Extract provided:
· · ·
Cuda vs Vulkan compute

by **Julio Jerez** » Mon Jun 16, 2025 1:59 pm

well, I spent the weekend getting dirty in the tile * and wrote a tile based
matrix x matrix multiple opencl kernel.

The previous one which I though was going to be better, using the matrix transpose,
and the profile showed this. It was really bad, the profile alleady say the app was GPU bound.

: Untitled.png (37.56 KiB) Viewed 27934 times

The new one is quite good, so far. and the profile now say the app is GPU bounds.
so that's good because the GPU optimization can make better, but for now this is good enough

: Untitled1.png (72.01 KiB) Viewed 27934 times

I can still add some more optimization like adding an array of register.
some people report doubling the throughput using those tricks.

It is a the point whe the GPU version and the CPU version are beraking even.

but this is very good news, because that test is the feed forward update,
what make really slow is the back propagate because is that part is consume ferocious in memory bandwidth, which is when the gpu has the upper hand over cpus.
at least that's the theory, and I have been known to be very wrong at these predictions.

anyway, I now can remove all the transpose and clean then enable the backpagattion to see what we are.

by **Julio Jerez** » Tue Jun 17, 2025 5:44 pm

ahh, finally I gave a clean advantage for the GPU:

This is the timing for the most optimized verrisn I can mustered so far

this is the same training in GPU.

A little under three time faster :mrgreen:

the good knews is that I can optimized the Gpu version some more in different aspects.
· · ·
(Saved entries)

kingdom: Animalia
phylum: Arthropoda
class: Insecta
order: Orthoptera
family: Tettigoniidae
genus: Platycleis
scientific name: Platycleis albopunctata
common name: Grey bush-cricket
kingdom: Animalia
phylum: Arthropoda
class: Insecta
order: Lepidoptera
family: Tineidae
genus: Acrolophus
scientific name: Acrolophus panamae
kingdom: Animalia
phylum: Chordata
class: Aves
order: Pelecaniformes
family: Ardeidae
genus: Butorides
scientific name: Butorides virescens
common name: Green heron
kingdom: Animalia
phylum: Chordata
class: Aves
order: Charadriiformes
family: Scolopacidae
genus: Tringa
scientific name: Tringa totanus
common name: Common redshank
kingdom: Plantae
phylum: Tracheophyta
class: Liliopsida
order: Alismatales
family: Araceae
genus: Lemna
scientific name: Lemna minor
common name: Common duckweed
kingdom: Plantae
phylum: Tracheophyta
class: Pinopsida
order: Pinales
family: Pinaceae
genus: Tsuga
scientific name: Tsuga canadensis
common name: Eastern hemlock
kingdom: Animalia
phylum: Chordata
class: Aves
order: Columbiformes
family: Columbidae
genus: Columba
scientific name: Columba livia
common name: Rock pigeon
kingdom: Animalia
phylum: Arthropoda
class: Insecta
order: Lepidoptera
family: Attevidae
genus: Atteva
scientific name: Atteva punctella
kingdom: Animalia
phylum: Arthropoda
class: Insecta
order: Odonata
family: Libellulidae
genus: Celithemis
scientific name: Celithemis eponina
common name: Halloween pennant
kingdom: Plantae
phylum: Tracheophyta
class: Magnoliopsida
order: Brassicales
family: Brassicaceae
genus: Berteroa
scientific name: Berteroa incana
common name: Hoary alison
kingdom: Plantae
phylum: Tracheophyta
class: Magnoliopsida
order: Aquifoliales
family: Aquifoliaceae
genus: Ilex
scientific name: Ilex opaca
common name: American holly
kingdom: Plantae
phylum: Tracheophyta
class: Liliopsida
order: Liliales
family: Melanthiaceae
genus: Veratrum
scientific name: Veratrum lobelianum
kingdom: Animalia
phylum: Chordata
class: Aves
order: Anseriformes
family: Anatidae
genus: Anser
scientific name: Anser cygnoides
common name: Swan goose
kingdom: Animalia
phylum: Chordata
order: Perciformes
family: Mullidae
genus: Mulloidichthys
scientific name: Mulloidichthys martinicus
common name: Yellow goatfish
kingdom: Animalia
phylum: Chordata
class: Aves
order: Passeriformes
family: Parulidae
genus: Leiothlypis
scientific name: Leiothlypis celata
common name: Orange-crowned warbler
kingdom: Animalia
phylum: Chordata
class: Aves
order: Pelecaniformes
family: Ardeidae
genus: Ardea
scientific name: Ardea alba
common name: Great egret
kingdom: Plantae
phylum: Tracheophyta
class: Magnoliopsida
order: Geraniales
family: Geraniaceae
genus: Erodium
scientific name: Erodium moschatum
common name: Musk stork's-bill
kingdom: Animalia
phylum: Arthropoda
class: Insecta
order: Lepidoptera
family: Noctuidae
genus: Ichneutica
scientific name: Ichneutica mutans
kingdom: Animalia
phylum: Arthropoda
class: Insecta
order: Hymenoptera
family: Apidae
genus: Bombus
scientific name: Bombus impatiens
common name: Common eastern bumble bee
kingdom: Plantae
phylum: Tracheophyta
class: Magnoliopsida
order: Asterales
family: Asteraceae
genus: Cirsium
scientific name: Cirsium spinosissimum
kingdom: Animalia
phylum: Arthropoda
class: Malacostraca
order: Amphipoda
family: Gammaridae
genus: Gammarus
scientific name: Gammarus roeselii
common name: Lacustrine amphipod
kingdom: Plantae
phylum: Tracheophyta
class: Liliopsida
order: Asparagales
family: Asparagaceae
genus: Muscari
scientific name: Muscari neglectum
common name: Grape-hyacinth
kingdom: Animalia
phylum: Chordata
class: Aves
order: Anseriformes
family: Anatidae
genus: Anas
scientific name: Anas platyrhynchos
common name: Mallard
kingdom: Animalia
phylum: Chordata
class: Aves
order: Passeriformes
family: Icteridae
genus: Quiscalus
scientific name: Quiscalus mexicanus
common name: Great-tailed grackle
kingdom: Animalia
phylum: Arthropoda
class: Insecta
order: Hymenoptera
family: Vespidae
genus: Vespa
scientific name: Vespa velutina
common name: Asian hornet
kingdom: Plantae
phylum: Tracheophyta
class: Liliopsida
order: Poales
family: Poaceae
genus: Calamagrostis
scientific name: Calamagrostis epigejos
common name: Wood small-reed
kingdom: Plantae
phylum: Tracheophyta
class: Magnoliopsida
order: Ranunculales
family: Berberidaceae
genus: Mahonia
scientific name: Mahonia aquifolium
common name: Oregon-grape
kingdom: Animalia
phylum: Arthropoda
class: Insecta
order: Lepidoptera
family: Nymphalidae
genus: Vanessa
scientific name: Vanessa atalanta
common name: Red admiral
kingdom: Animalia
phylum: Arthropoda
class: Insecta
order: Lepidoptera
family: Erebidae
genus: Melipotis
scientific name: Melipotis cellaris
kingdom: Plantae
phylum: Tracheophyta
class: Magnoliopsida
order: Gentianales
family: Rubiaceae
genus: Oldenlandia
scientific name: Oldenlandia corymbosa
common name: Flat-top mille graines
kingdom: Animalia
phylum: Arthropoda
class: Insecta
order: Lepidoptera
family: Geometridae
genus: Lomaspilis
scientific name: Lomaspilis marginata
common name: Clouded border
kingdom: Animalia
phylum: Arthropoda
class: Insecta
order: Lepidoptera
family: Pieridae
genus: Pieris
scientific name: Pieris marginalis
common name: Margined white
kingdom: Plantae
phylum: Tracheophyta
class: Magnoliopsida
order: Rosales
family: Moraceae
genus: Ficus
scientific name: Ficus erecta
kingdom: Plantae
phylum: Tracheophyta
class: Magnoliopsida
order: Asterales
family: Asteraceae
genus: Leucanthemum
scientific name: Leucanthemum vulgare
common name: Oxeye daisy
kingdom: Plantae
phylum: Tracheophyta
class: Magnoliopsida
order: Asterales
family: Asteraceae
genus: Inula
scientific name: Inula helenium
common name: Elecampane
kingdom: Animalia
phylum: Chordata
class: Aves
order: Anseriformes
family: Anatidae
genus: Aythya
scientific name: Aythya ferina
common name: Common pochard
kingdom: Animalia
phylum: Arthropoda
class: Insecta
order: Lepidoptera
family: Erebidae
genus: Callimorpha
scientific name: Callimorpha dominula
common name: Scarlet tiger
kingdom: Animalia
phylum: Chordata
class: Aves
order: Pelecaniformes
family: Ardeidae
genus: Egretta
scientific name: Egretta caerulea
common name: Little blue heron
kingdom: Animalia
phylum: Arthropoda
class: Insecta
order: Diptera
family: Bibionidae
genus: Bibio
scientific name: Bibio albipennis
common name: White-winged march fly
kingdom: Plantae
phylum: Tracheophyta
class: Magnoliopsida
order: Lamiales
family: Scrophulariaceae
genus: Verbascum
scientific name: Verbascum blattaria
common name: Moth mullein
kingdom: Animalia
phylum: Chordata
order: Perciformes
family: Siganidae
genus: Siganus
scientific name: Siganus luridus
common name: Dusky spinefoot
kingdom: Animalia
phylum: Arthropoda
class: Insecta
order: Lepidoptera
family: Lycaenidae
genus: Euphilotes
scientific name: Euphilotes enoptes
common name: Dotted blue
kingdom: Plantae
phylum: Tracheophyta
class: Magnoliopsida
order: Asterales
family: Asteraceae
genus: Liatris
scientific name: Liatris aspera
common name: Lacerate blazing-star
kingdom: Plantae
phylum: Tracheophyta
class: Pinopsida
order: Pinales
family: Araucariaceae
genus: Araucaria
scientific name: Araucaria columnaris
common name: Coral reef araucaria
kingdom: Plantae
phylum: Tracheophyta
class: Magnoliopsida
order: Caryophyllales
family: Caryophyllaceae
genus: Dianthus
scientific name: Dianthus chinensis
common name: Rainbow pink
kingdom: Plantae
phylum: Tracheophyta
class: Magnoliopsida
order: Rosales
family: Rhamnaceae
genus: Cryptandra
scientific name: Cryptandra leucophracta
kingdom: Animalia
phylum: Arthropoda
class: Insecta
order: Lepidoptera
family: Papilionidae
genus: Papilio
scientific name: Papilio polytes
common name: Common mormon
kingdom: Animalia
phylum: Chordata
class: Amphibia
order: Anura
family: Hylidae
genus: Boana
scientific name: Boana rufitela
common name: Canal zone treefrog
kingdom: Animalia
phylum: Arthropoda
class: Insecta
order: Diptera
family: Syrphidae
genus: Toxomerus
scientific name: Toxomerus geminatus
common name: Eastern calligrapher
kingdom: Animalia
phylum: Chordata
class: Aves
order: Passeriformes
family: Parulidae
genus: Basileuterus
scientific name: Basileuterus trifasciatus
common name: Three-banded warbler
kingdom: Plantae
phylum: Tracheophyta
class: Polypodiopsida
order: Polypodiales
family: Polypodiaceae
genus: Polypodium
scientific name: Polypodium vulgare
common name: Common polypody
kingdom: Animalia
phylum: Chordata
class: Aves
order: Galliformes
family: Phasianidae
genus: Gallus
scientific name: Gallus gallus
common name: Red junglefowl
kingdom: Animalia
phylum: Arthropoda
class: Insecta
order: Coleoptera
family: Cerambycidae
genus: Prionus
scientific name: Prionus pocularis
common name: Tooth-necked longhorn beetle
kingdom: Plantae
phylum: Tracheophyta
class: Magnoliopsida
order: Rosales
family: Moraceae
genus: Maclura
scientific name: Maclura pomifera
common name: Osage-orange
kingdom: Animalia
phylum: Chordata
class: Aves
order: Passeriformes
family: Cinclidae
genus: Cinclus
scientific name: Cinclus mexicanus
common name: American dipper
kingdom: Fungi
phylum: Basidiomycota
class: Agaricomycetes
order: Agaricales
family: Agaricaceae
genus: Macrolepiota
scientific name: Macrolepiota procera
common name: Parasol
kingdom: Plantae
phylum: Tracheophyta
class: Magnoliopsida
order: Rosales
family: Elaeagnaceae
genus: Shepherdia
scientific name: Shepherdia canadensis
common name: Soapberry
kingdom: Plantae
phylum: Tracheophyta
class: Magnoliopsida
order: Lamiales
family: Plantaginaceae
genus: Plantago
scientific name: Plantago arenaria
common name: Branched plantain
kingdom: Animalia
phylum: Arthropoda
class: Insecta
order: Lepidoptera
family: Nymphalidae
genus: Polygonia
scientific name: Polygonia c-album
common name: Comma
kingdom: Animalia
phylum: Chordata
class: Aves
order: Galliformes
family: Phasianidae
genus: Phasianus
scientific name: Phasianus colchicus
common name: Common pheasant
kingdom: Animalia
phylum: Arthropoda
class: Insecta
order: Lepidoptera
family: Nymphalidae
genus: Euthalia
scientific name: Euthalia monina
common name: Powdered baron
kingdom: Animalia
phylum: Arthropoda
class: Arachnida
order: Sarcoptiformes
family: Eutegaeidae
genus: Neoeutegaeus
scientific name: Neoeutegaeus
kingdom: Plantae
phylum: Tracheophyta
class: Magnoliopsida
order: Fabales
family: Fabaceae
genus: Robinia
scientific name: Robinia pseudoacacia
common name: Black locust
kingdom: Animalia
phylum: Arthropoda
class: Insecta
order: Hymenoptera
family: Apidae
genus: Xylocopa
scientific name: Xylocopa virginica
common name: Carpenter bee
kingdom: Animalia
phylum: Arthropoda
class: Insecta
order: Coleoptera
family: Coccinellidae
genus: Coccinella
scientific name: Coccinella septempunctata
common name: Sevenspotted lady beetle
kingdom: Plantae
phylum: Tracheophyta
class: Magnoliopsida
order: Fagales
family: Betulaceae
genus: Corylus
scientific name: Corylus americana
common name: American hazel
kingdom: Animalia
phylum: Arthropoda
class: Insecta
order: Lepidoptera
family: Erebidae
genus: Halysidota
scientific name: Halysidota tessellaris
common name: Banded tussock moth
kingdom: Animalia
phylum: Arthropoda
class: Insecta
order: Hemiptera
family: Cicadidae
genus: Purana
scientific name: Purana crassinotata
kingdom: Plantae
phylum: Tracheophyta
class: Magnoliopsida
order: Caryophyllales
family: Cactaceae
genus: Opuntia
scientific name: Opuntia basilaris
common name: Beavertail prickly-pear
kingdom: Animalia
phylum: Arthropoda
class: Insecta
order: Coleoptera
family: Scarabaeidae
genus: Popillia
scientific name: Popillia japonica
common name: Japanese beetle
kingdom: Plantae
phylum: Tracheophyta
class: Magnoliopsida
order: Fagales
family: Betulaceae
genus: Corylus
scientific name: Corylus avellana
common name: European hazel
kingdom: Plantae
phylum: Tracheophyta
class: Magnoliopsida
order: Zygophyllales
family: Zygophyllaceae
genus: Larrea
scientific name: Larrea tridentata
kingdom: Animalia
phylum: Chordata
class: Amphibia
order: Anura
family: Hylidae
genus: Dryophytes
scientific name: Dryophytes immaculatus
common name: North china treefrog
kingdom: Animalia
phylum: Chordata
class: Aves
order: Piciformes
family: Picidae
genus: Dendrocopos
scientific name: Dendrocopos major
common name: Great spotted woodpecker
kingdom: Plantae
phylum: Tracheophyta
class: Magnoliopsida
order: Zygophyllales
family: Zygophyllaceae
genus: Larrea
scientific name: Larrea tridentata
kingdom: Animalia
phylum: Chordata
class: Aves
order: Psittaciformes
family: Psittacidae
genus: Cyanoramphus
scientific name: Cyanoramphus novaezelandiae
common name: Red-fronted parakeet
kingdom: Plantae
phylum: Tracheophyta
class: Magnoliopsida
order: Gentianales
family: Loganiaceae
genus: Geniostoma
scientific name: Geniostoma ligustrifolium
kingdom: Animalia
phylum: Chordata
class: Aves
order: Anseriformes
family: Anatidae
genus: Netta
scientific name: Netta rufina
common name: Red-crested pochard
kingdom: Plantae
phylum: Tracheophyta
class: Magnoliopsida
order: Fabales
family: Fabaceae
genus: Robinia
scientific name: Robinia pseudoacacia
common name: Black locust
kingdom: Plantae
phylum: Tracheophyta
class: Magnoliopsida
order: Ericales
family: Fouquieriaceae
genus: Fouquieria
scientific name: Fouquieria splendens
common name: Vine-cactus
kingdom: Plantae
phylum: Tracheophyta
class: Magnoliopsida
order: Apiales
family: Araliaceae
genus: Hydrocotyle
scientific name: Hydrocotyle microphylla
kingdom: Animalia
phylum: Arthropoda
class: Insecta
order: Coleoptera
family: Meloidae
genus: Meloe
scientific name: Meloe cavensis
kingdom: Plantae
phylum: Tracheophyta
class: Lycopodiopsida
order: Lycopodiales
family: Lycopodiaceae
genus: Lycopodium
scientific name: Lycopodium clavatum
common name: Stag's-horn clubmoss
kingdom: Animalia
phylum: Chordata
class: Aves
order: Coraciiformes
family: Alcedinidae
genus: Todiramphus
· · ·
Requirement 1:
Reproduce the GPU compute thread word for word, starting with "The new one" and going on through "using those tricks.".
Requirement 2:
Answer these from the GPU compute thread:
(a) What kind of kernel did the author write over the weekend?
(b) What optimization does the author say could still be added?
(c) How much faster was the training on the GPU?
Requirement 3:
Write what comes next in the GPU compute thread, picking up after its final sentence.
The items have nothing to do with any of this.

Response 1:
The new one is quite good, so far. and the profile now say the app is GPU bounds.
so that's good because the GPU optimization can make better, but for now this is good enough

: Untitled1.png (72.01 KiB) Viewed 27934 times

I can still add some more optimization like adding an array of register.
some people report doubling the throughput using those tricks.

Response 2:
(a) A tile based matrix x matrix multiple OpenCL kernel.
(b) Adding an array of register.
(c) A little under three times faster.

Response 3:
-First by profile the kernels. I already did that for the matrix multiply, but there are other tow multiplication that are still using the transpose method, replacing those tow will further improve preference.

Th ether one is by adding more GPU, functionality, for example I have no converted that loss functions.
and finally, an easy one, is to preload the data set to gpu.

anyway, this seems to be making some progress now,
if that speed up holds for training the robot, the training time should be cut to 8 hours, which is still too much.

by **Julio Jerez** » Thu Jun 19, 2025 11:35 am

wow, I have to do some heavy duty debugging to find out a bug that was generating slightly different result form run to run when using GPUs, but not when using CPUs opencl of emulation.

that's the tale tail of a Barrier, missing or misplaced.
and it is usually a really bad sign because when the solution is synchronization, It means drastic performance cost in flops throughput.

it turned out that was not the cause and the solution made the system a little faster still.
The amd gpu backend now takes 23 ms,

This is a big wing in favor of GPU.
and the best part is that I can only be faster.
This is the profile capture form the amd GPU tool.

: Untitled.png (76.3 KiB) Viewed 27913 times

IT is clear that one kernel dominates the entire update by a factor 0f more than 10.

and that kernel is this.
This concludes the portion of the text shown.